Plus de 250 cartes postales permettent de découvrir une Amérique ancestrale et multiple. Un cours d’histoire idéal !
Il faut le dire : l’exposition est courte. Un grande pièce sombre avec quelques panneaux qui réunissent de vieilles cartes postales. On peut donc s’intéresser minutieusement aux cartes.
Les couleurs usées nous séduisent automatiquement. Ces cartes sont des trésors que l’on découvre. Rapidement on comprend que ces photos étaient, à l’époque, le seul moyen de donner des nouvelles aux familles restées sur les autres continents.

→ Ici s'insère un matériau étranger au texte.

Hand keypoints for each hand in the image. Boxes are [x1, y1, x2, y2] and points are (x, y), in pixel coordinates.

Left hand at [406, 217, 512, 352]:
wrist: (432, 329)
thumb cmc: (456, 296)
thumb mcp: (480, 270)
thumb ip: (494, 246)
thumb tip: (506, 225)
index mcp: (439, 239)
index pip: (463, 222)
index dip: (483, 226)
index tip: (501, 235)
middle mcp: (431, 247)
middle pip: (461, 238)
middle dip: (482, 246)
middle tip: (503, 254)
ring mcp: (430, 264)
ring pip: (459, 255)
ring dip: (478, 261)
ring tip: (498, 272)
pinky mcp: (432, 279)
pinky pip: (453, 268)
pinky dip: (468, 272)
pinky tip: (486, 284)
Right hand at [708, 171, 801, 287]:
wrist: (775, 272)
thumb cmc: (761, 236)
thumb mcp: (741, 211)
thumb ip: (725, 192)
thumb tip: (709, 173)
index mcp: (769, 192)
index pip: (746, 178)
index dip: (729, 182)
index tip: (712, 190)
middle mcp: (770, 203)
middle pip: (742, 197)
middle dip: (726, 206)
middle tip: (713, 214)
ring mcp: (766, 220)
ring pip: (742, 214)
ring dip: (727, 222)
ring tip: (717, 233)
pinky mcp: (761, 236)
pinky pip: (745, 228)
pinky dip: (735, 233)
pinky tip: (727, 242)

On se retrouve dans une Amérique qui fait rêver, mais à la réalité plus trouble. Les hommes partent à la conquête de l’Ouest, les familles suivent courageusement, et les cartes deviennent des tranches de vie.
On est surpris par les coquetteries de certains. On est effrayé par les photos de drames incroyables comme des accidents ou des catastrophes naturelles.

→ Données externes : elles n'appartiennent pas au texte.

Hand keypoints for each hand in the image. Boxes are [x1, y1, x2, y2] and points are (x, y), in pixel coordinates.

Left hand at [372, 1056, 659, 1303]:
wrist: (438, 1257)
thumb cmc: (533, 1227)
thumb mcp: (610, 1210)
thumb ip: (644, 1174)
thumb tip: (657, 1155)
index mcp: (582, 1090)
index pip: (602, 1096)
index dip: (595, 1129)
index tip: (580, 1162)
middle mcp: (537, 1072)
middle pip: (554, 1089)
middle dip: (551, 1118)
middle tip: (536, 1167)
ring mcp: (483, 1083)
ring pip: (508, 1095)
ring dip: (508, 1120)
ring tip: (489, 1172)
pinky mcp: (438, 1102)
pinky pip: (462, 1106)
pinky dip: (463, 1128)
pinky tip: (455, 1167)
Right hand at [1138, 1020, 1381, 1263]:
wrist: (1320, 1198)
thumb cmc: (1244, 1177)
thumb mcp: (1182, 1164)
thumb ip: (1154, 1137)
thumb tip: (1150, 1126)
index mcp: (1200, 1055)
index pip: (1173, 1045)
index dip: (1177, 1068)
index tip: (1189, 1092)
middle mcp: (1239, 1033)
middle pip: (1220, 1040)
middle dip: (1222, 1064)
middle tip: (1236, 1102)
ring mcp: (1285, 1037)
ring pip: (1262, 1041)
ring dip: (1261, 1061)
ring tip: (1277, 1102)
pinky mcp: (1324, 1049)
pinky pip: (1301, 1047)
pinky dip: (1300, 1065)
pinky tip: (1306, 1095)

On voit aussi des bagnards et des noirs. Les minorités ont eux aussi droit à leurs clichés. On est troublé par les capuches blanches du KKK mais on se rassurera par des portraits de personnages fiers et drôles.

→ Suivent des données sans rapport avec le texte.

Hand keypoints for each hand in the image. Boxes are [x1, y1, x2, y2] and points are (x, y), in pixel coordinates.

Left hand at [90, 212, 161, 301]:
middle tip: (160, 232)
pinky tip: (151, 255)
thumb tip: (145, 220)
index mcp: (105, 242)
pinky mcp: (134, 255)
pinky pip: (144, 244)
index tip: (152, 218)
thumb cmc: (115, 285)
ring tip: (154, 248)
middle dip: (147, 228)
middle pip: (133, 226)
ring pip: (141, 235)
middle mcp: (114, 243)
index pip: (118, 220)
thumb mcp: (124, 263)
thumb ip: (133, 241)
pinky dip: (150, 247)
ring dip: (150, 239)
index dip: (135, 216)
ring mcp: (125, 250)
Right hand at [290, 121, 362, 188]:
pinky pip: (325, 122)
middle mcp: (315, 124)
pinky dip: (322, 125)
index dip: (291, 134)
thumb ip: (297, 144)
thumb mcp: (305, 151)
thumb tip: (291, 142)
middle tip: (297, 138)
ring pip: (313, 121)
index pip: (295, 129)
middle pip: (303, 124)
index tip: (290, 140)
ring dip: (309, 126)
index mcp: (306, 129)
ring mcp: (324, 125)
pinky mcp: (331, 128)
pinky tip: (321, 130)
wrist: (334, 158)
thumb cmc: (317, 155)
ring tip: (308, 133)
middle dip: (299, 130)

Les immigrants se mettent en scène. C’est souvent kitsch et ca ne manque pas d’humour. Les surprises sont nombreuses et la collection rend hommage à la diversité de ce peuple.
Les photos laissent apparaître la mythologie de ce pays. Les cartes postales reflètent la réalité mais aussi l’espoir qu’elle suscite. Toutes ces photos composent entre le vrai et le faux, la vérité et le mythe. La petite histoire illustre parfaitement la grande.
L’exposition nous plonge dans ce début de vingtième siècle américain. Elle nous installe entre Kérouac, Steinbeck ou même Dylan. On nous donne à voir ce drôle de pays où la liberté devient un style de vie. On devine les rêves américains... mais aussi les cauchemars.